I drive to work. I confess this at the outset because, to me, it is without doubt the single thing I would most like to change about my life. It is a “reverse commute”, which is to say I drive 11 miles into suburbia to teach high school while suburbanites come toward the city to work, so it is rare that I run into “traffic”. I sometimes get annoyed if there happens to be another car in my rear view mirror.
Apart from that commute, I shun driving. In the summer I take my little 11 year old Chevy S-10 out once every two weeks or so to pick up something or other, or to drag something or other away. I once had a conversation with some colleagues on a Monday after a winter vacation and was explaining how clearing off the snow that morning had nearly made me late. “It hasn’t snowed since last weekend”, one teacher observed. “Yes”, I said, “but this morning was the first time since then I had needed my car”. In my neighborhood you can handle most of life’s needs on foot.
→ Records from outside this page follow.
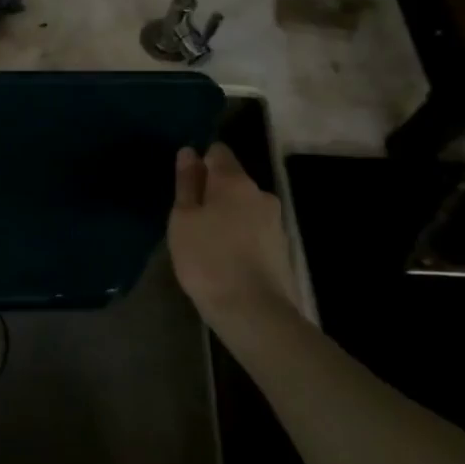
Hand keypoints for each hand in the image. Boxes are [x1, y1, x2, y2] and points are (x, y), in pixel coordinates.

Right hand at [167, 143, 299, 339]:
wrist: (253, 311)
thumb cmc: (207, 258)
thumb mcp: (183, 218)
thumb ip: (187, 183)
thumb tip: (189, 153)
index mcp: (235, 181)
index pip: (218, 152)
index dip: (200, 162)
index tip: (184, 184)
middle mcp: (260, 194)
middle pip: (232, 181)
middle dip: (212, 192)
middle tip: (189, 218)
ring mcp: (275, 222)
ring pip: (243, 206)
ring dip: (225, 215)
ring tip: (204, 241)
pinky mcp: (281, 247)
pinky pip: (252, 229)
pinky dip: (237, 235)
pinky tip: (223, 257)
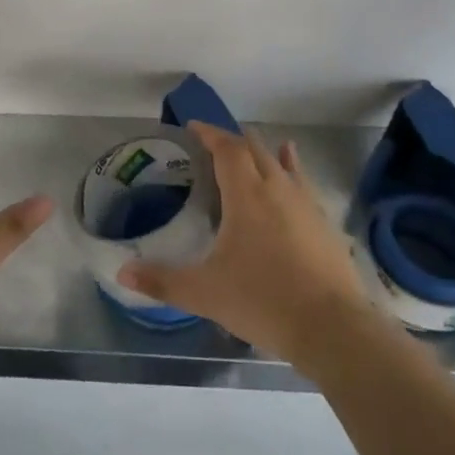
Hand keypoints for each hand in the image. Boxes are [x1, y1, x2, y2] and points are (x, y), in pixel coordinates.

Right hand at [119, 122, 373, 365]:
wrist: (332, 328)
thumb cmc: (262, 301)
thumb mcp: (204, 293)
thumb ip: (162, 282)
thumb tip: (122, 274)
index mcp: (247, 195)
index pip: (227, 148)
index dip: (210, 133)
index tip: (193, 126)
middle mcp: (278, 189)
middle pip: (255, 149)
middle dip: (233, 141)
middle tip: (213, 144)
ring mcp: (306, 205)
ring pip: (283, 164)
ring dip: (264, 152)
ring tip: (256, 146)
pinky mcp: (325, 225)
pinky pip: (303, 185)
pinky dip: (293, 171)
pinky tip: (295, 178)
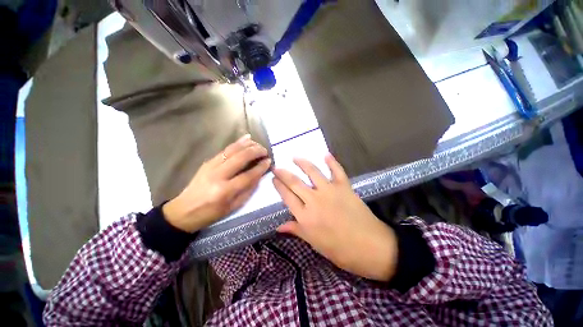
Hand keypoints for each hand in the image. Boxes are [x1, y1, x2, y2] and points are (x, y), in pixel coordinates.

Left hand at [163, 135, 270, 232]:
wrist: (183, 211)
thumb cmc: (210, 213)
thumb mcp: (233, 207)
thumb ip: (247, 190)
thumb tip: (259, 175)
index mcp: (225, 191)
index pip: (248, 175)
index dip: (261, 167)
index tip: (269, 161)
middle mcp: (218, 175)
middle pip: (241, 158)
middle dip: (256, 151)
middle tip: (265, 151)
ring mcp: (211, 166)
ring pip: (233, 150)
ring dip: (247, 145)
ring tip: (258, 144)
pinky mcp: (208, 162)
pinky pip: (225, 149)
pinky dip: (237, 143)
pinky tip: (246, 138)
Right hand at [273, 155, 397, 281]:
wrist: (371, 247)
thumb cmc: (341, 250)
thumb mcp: (315, 243)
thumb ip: (297, 230)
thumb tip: (278, 227)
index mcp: (306, 217)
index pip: (287, 197)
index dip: (279, 186)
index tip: (273, 178)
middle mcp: (315, 200)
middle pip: (295, 182)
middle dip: (283, 173)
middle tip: (277, 167)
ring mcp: (330, 191)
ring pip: (312, 172)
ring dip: (302, 163)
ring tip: (295, 157)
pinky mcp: (344, 187)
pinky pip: (337, 171)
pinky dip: (332, 161)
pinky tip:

There is a high school walking distance from my house, perhaps a 5 minute walk door to door. To take a job there, if one were on offer, would mean a cut in pay of $15,000, I would take a hit retirement wise having spent the last 20 years teaching in a different state, and I would lose the security that comes with tenure and seniority. Apart from that, I’m not sure I could get any guarantee that I would be assigned to the closest high school given that the city has at least 4. It’s hard to face that sometimes one lacks the courage to act on one’s convictions.
My wife and I attended her brother’s wedding in and around Ulster County in New York this weekend. The landscape was scenic and the venues were lovely. They were also so spread out that, not taking into account the distance travelled to get to Ulster County, guests like us who also participated in the wedding rehearsal and the rehearsal dinner were asked to drive almost 200 miles to participate in all of the activities. I did the calculation for my own wedding, and the total of all the driving required once you arrived at your hotel was 7 miles..and that is rounding up!
I want to make clear that this isn’t a criticism of the events, each of which was magnificent. It is a commentary of just how absolutely comfortable Americans are making arrangements for activities which demand extreme levels of automobile use. It was remarkable to me that, even with the petty critiques one sometimes hears at weddings involving food and drink, music and fashion, not one person even mentioned the miles and miles and hours and hours of driving the weekend’s logistics required.
Honestly, it helps me understand the DAILY reports on TV news and in print on increases and decreases of mere pennies in the price of gas. I don’t think anyone else at the wedding was from an urban, transit friendly neighborhood. I can’t imagine the rude awakening these people are in for, leaving totally to one side the other inflationary impacts of higher energy costs, when 200 miles of driving costs $200 dollars or more as it soon might (and perhaps it already should if one considers externalities).
There it is, I’ve gone a long way in this blog post just to express what I already knew at some level, but it really brought the idea home in a way I hadn’t expected. Sometimes you have to go a long, long, long way to really understand the level of commitment people are willing to make, sometimes to each other, but nearly always it seems, to their cars.